* **What to do**
Rewrite the records from their first line through the line containing "common name: Eastern Tailed-Blue", swapping "common name" for "vernacular name" and keeping everything else the same.

[Extracted records]
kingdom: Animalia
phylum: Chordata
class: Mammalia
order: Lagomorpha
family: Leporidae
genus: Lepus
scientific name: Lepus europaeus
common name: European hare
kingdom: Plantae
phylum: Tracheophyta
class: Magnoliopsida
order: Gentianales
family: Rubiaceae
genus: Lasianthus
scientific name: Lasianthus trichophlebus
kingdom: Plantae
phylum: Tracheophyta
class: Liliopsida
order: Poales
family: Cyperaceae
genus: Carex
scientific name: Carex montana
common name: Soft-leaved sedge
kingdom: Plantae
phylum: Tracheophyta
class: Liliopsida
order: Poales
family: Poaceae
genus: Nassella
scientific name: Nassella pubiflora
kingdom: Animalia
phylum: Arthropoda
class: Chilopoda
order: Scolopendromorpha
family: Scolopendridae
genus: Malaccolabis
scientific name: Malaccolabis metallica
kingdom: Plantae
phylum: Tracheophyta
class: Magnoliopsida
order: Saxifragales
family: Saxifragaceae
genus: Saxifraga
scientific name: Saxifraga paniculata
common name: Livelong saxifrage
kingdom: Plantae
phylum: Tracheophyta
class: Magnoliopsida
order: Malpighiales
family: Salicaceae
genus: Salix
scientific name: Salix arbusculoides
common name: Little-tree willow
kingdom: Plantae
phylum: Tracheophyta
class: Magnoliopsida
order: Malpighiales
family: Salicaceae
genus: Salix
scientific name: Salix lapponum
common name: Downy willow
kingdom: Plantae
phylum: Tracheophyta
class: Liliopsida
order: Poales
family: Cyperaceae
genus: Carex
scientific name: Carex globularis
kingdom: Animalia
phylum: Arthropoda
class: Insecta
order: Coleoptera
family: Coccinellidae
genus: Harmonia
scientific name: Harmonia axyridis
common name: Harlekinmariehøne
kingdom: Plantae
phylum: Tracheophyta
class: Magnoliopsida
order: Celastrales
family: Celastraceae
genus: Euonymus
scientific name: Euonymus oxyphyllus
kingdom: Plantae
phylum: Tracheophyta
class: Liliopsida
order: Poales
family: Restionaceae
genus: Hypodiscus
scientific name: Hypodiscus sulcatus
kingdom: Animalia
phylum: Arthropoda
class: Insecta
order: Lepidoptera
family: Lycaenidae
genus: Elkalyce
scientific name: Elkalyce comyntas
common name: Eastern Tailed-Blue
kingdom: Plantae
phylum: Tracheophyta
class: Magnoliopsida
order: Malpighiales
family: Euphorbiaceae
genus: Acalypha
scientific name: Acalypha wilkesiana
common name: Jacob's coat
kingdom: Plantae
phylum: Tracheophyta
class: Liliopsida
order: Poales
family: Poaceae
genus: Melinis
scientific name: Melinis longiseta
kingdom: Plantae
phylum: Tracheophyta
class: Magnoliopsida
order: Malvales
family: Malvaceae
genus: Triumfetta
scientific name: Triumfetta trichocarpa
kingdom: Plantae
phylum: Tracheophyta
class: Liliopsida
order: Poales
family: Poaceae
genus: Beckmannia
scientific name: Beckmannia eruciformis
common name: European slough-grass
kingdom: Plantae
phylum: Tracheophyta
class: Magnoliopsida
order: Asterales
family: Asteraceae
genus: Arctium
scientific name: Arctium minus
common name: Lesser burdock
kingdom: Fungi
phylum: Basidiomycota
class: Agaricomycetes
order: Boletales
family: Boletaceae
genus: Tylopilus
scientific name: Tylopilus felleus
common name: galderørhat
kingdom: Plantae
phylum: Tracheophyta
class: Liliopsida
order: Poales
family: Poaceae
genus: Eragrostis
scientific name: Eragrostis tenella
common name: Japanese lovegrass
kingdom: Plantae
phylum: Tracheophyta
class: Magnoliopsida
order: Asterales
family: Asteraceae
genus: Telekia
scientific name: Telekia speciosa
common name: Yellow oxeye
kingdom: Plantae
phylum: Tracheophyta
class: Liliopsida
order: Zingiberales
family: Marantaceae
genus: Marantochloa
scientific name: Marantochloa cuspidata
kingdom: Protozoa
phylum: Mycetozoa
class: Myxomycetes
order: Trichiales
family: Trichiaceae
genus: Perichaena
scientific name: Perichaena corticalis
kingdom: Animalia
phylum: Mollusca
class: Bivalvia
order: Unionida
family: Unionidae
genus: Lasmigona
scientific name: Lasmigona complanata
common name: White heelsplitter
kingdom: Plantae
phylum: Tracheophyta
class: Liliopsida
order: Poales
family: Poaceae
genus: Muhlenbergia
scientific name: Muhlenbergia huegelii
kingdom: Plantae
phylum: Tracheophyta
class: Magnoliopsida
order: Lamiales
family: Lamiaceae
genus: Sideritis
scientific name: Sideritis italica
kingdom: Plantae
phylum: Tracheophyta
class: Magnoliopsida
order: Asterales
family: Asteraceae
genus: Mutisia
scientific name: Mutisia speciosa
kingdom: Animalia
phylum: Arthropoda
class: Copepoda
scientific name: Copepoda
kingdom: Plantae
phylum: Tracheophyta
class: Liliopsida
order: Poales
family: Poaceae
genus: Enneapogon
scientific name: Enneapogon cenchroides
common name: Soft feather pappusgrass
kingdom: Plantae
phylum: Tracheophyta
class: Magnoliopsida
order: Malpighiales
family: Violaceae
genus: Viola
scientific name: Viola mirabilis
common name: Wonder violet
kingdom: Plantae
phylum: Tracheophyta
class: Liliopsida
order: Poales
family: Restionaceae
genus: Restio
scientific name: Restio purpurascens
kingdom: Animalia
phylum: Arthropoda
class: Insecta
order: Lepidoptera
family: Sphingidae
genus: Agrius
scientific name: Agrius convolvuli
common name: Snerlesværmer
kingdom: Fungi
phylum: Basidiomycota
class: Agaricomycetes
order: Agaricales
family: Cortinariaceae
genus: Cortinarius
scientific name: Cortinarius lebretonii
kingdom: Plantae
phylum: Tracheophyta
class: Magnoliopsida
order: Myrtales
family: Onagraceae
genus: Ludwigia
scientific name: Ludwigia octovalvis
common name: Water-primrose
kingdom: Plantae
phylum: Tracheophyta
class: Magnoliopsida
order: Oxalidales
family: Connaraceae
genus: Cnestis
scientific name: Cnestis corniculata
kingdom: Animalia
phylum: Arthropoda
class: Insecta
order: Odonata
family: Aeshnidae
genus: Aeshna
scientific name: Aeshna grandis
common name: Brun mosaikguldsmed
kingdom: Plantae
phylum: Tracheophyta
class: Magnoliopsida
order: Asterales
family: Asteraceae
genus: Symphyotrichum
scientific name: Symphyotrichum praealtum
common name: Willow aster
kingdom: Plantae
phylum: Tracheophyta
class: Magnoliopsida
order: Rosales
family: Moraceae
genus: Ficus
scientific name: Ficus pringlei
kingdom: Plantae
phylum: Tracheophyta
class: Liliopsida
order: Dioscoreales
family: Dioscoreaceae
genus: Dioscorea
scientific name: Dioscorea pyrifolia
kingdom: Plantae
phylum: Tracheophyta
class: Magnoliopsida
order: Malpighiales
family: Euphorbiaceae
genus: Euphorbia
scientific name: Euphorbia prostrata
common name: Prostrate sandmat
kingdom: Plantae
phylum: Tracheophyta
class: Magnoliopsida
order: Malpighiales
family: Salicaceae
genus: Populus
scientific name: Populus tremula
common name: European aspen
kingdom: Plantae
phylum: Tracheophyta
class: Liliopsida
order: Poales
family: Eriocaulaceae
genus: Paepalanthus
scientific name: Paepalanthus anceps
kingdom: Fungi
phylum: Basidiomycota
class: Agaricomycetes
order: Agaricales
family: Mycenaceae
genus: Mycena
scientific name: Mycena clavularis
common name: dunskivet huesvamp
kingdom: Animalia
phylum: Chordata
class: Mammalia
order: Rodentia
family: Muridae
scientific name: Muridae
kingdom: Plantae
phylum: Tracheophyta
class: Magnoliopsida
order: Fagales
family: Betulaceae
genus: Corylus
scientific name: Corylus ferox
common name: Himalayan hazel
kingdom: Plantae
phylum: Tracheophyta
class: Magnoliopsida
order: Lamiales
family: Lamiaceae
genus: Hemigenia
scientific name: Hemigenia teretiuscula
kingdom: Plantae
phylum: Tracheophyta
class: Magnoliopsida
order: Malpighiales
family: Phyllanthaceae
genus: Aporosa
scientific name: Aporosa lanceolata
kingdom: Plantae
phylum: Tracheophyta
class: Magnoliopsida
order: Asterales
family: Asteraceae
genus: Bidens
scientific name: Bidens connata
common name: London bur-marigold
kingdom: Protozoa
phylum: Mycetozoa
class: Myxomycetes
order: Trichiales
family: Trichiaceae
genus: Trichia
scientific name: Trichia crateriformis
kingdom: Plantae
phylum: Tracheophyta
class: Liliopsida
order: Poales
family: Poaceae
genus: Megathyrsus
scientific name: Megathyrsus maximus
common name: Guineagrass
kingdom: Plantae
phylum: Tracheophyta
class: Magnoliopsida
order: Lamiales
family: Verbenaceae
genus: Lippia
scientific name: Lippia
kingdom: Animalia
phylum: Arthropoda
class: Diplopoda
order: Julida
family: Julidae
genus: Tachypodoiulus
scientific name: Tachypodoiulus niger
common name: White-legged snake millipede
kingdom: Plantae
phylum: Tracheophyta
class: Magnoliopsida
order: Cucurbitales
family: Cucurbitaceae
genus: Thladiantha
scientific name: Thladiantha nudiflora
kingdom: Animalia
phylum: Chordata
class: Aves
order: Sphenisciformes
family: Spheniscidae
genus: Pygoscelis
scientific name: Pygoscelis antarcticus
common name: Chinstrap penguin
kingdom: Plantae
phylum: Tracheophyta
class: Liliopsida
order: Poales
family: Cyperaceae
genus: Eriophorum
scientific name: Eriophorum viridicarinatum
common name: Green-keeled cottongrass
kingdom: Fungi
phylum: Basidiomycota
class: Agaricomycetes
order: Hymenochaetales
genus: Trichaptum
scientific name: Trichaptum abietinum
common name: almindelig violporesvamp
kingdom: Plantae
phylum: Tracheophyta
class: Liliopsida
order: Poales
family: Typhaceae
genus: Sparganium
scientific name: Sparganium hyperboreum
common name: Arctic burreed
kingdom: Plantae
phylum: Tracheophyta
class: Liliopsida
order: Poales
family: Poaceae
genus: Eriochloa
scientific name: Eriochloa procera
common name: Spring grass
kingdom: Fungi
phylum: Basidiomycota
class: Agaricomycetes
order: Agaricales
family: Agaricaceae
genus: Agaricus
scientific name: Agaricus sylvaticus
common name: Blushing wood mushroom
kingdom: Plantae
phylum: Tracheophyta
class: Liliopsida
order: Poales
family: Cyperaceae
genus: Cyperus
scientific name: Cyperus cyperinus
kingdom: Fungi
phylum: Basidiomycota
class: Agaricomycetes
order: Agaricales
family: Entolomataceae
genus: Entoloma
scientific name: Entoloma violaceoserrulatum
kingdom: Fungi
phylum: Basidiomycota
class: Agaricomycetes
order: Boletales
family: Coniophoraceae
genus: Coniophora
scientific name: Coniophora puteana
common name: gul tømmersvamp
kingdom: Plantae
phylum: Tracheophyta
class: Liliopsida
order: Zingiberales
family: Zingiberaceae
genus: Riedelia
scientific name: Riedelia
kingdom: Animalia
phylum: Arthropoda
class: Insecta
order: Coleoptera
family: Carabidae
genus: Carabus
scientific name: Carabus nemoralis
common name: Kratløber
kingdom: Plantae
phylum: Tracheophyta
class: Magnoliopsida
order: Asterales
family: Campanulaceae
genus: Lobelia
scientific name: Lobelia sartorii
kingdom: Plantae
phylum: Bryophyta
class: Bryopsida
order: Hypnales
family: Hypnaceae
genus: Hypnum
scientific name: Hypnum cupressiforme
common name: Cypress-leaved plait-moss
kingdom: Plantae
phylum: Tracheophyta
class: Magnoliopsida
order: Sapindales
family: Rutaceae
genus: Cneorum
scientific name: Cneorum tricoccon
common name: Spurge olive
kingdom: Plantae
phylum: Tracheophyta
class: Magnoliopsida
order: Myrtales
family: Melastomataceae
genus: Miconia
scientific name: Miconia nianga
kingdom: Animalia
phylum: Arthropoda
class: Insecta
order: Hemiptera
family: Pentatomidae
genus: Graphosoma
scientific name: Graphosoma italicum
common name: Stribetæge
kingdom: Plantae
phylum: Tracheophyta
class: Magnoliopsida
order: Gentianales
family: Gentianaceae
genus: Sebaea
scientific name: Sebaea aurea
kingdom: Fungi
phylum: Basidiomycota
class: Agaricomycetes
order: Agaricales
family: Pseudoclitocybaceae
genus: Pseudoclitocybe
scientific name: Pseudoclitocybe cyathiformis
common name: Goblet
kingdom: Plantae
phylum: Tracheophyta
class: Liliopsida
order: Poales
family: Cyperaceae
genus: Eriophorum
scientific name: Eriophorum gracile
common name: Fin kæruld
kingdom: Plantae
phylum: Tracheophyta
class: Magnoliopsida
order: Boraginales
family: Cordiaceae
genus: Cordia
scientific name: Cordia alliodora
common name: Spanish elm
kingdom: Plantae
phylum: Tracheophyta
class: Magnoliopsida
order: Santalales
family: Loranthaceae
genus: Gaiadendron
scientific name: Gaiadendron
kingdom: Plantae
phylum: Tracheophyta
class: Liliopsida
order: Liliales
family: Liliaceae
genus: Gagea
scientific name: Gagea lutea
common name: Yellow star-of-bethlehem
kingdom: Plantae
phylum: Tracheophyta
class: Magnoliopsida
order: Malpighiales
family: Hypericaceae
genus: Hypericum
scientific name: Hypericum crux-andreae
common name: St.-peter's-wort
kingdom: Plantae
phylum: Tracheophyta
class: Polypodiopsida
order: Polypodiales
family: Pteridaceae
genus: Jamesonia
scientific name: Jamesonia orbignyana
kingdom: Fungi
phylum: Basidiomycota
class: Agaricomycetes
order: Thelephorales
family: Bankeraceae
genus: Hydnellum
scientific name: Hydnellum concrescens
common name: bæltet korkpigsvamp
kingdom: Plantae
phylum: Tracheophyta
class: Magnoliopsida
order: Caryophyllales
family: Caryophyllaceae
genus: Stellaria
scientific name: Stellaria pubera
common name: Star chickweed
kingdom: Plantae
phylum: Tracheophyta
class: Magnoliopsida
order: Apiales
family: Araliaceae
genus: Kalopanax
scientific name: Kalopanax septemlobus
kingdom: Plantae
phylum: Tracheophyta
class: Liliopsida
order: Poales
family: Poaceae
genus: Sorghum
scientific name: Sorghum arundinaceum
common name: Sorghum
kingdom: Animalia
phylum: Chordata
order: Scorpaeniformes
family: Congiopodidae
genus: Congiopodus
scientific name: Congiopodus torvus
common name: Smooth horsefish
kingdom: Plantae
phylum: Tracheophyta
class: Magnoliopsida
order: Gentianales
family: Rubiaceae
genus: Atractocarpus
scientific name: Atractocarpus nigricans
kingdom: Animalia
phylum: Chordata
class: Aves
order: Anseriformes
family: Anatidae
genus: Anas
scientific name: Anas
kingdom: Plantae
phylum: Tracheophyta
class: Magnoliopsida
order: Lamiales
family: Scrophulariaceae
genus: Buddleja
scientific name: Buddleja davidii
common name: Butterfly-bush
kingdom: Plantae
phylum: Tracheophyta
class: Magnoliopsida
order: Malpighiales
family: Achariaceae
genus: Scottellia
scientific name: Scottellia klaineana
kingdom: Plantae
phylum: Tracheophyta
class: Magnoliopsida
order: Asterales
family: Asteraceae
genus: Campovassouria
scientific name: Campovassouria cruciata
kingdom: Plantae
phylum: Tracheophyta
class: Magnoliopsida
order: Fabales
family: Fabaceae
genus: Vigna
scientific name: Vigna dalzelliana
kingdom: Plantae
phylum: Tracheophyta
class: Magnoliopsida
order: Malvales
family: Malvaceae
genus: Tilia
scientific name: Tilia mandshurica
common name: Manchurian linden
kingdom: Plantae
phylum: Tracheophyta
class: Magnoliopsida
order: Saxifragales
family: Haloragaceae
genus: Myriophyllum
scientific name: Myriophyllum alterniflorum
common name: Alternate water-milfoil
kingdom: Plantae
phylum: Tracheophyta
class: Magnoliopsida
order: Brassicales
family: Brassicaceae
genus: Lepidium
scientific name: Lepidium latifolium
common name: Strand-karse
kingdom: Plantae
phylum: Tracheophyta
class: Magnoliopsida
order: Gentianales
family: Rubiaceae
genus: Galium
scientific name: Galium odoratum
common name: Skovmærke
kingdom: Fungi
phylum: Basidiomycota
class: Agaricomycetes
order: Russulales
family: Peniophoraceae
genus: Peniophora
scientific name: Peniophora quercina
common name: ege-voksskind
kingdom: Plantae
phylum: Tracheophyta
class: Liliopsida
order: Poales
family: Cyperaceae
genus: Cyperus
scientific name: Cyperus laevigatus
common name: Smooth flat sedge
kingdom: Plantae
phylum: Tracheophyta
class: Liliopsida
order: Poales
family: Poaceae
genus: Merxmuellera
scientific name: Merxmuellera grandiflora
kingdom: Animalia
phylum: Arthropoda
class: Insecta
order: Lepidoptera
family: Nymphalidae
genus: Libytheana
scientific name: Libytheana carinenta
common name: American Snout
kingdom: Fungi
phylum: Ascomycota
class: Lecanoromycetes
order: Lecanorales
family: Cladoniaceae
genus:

* **Solved exercise**
kingdom: Animalia
phylum: Chordata
class: Mammalia
order: Lagomorpha
family: Leporidae
genus: Lepus
scientific name: Lepus europaeus
vernacular name: European hare
kingdom: Plantae
phylum: Tracheophyta
class: Magnoliopsida
order: Gentianales
family: Rubiaceae
genus: Lasianthus
scientific name: Lasianthus trichophlebus
kingdom: Plantae
phylum: Tracheophyta
class: Liliopsida
order: Poales
family: Cyperaceae
genus: Carex
scientific name: Carex montana
vernacular name: Soft-leaved sedge
kingdom: Plantae
phylum: Tracheophyta
class: Liliopsida
order: Poales
family: Poaceae
genus: Nassella
scientific name: Nassella pubiflora
kingdom: Animalia
phylum: Arthropoda
class: Chilopoda
order: Scolopendromorpha
family: Scolopendridae
genus: Malaccolabis
scientific name: Malaccolabis metallica
kingdom: Plantae
phylum: Tracheophyta
class: Magnoliopsida
order: Saxifragales
family: Saxifragaceae
genus: Saxifraga
scientific name: Saxifraga paniculata
vernacular name: Livelong saxifrage
kingdom: Plantae
phylum: Tracheophyta
class: Magnoliopsida
order: Malpighiales
family: Salicaceae
genus: Salix
scientific name: Salix arbusculoides
vernacular name: Little-tree willow
kingdom: Plantae
phylum: Tracheophyta
class: Magnoliopsida
order: Malpighiales
family: Salicaceae
genus: Salix
scientific name: Salix lapponum
vernacular name: Downy willow
kingdom: Plantae
phylum: Tracheophyta
class: Liliopsida
order: Poales
family: Cyperaceae
genus: Carex
scientific name: Carex globularis
kingdom: Animalia
phylum: Arthropoda
class: Insecta
order: Coleoptera
family: Coccinellidae
genus: Harmonia
scientific name: Harmonia axyridis
vernacular name: Harlekinmariehøne
kingdom: Plantae
phylum: Tracheophyta
class: Magnoliopsida
order: Celastrales
family: Celastraceae
genus: Euonymus
scientific name: Euonymus oxyphyllus
kingdom: Plantae
phylum: Tracheophyta
class: Liliopsida
order: Poales
family: Restionaceae
genus: Hypodiscus
scientific name: Hypodiscus sulcatus
kingdom: Animalia
phylum: Arthropoda
class: Insecta
order: Lepidoptera
family: Lycaenidae
genus: Elkalyce
scientific name: Elkalyce comyntas
vernacular name: Eastern Tailed-Blue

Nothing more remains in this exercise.